I
Cœur à l’encre rouge
Ta place n’est pas ici
PETITE SŒUR, MON AMOUR
SKYLER AIDE-MOISKYLER JE SUIS SI SEULE ICI SKYLER
j’ai si peurj’ai si mal Skylertu ne me vas pas me laisse
dans cet endroit horrible, dis Skyler ?
Neuf ans, dix mois, cinq jours.
Cette voix d’enfant dans ma tête.
« SURVIVANT »
LES FAMILLES DYSFONCTIONNELLES SE RESSEMBLENT TOUTES. Idem pour les « survivants ».
Moi, je suis l’enfant « survivant » d’une famille américaine tristement célèbre mais, près de dix ans ayant passé, vous ne vous souvenez probablement pas de moi : Skyler.
Un prénom qui en jette, non ? Skyler : sky – ciel.
Un prénom choisi tout spécialement par mon père, qui plaçait de grands espoirs en moi, son fils premier né.
Un prénom qui, de l’avis de mon père, Bix Rampike, mettrait son porteur à l’abri du platement ordinaire.
Mon nom de famille – « Rampike » – vous a fait battre un cil, n’est-ce pas ? Ram-pike. À moins de vous prétendre « au-dessus de tout ça » (à savoir la terre ravagée de l’Amérique tabloïd), d’être délibérément obtus, déficient mental ou vraiment très jeune, ce nom vous dit certainement quelque chose.
Rampike ? Cette fameuse famille ? La petite patineuse, celle qui…
Et on n’a jamais su qui…
Les parents, ou un maniaque sexuel, ou…
Quelque part dans le New Jersey, il y a longtemps, une bonne dizaine d’années au moins…
Raison pour laquelle – finalement ! – je me suis obligé à commencer ceci, sans trop savoir ce que ce sera, un genre de document personnel – un « document personnel unique » – pas simplement un témoignage mais (peut-être) une confession. (Vu que pour certains Skyler Rampike est un suspect, je devrais avoir beaucoup à confesser, vous ne croyez pas ?) Comme de juste, ce document ne sera pas chronologique/linéaire, mais suivra un chemin d’associations libres organisées par une logique intérieure invariable (quoique indécelable) : sans prétention littéraire, d’un amateurisme crasse désarmant, imprégné de culpabilité, conforme au « survivant » qui abandonna sa sœur de six ans à son « sort » aux « petites heures » du 29 janvier 1997, dans notre maison de Fair Hills, New Jersey. Oui, je suis ce Rampike-là.
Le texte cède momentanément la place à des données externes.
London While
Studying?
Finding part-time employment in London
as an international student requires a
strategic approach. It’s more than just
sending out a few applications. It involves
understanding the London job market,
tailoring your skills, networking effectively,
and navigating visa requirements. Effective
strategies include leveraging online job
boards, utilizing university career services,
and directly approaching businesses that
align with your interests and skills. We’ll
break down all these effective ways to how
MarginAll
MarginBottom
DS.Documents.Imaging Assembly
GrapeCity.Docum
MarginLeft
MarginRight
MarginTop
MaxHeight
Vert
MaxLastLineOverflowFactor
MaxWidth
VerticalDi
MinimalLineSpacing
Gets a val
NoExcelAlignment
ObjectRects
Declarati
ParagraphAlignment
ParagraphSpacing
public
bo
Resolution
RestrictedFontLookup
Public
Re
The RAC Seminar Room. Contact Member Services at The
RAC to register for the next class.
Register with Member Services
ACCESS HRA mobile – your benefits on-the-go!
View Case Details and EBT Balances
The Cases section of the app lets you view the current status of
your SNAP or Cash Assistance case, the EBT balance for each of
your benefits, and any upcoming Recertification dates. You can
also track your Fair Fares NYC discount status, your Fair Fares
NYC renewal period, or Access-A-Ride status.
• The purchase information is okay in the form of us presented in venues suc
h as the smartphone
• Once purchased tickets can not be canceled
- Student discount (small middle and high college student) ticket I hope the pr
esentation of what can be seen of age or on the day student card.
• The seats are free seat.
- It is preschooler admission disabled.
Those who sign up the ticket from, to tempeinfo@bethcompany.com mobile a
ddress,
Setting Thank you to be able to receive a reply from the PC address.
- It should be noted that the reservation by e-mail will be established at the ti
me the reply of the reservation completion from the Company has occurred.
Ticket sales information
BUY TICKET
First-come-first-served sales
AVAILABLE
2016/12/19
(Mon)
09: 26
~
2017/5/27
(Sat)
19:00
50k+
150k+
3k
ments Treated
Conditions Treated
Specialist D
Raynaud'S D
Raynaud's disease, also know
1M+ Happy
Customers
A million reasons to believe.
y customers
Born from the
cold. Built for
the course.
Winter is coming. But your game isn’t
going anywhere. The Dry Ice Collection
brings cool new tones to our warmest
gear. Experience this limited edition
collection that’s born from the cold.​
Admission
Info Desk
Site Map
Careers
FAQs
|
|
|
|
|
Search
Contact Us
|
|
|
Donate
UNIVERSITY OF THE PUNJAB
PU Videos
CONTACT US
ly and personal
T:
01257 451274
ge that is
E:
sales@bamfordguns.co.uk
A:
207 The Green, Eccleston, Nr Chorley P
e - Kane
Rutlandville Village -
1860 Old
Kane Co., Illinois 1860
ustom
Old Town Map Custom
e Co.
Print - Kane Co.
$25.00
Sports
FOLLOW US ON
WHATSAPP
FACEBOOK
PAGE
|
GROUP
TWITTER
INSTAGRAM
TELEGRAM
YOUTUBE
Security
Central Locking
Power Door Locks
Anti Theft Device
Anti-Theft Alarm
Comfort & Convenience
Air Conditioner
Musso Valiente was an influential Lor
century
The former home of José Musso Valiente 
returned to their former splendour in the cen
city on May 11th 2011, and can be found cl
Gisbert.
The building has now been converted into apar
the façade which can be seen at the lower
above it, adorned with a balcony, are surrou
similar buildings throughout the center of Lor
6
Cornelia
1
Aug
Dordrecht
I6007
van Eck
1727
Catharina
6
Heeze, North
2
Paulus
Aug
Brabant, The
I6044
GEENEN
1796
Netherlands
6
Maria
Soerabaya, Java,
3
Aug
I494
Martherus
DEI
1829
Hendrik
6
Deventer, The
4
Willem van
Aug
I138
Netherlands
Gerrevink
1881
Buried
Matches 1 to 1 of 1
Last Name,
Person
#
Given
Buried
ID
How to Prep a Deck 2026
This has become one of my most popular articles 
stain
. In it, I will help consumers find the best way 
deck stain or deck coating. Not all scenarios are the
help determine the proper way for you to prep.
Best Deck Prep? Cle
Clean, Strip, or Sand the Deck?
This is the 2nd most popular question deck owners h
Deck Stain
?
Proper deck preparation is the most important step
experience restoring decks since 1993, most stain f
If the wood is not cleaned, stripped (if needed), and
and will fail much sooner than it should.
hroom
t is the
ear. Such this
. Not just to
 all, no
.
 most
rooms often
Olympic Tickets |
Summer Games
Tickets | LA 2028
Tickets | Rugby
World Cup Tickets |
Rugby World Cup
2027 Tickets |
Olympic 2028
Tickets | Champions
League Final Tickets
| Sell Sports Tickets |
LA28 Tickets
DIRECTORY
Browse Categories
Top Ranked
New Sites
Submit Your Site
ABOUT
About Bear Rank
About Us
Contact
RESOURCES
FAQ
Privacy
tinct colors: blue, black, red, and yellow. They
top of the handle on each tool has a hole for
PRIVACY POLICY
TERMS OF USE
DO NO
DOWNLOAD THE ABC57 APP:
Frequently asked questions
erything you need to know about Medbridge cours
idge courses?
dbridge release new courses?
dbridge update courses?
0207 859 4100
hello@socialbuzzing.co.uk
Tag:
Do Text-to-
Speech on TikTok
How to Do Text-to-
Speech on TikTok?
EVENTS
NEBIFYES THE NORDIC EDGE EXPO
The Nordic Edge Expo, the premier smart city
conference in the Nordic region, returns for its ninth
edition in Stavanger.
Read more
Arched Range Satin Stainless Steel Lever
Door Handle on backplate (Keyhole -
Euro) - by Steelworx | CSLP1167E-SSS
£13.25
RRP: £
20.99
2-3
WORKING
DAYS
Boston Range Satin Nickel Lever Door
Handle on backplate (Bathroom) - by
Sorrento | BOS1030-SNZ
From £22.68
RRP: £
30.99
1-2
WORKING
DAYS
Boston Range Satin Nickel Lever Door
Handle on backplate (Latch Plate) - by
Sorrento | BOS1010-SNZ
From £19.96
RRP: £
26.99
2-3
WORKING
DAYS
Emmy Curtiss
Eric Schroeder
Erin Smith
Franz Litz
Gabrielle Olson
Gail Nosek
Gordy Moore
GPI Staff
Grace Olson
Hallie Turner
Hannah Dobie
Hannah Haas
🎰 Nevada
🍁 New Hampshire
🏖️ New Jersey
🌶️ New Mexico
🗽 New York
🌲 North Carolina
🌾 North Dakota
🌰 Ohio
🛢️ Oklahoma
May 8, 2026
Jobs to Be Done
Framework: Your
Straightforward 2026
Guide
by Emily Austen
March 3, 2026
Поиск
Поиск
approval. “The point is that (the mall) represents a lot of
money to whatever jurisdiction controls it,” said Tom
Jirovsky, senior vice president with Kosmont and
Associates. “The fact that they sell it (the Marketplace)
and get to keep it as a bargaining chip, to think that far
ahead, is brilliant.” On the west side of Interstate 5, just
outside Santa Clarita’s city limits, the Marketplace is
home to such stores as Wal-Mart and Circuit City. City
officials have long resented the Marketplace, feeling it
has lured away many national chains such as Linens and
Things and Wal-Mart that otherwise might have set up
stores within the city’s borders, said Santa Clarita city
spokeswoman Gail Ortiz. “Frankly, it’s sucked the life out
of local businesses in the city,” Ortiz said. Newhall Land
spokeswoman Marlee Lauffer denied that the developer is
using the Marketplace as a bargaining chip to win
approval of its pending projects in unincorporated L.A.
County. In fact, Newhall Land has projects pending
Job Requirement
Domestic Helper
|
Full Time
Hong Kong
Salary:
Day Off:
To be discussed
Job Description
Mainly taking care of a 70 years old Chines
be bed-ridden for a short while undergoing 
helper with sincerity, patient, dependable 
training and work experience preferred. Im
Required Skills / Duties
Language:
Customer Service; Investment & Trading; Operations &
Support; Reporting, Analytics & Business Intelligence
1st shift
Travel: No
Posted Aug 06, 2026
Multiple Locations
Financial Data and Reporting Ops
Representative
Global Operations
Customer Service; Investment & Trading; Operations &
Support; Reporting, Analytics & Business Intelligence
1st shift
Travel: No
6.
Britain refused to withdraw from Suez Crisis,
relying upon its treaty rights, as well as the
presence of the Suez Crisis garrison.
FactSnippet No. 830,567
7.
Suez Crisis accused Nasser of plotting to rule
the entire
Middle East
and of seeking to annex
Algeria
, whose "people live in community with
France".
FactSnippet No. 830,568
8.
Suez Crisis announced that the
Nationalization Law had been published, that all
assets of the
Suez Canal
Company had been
Le frère aîné de l’enfant de six ans la plus célèbre de toute l’histoire des États-Unis voire de l’Amérique du Nord voire du monde entier, car combien connaissez-vous d’enfants de six ans, filles ou garçons, américains ou autres, qui aient la « notoriété » de Bliss Rampike, combien dont le nom apparaisse plus de cinq cent mille fois sur Internet, combien qui soient immortalisés par plus de trois cents sites/pages/blogs alimentés par des webfans fidèles/fêlés ? Voilà des faits.
L’ironie de la chose, c’est que cette célébrité pour laquelle les parents de presque tous les enfants de six ans de ce pays seraient prêts à sacrifier leur vie, ma sœur ne l’acquit qu’à titre posthume.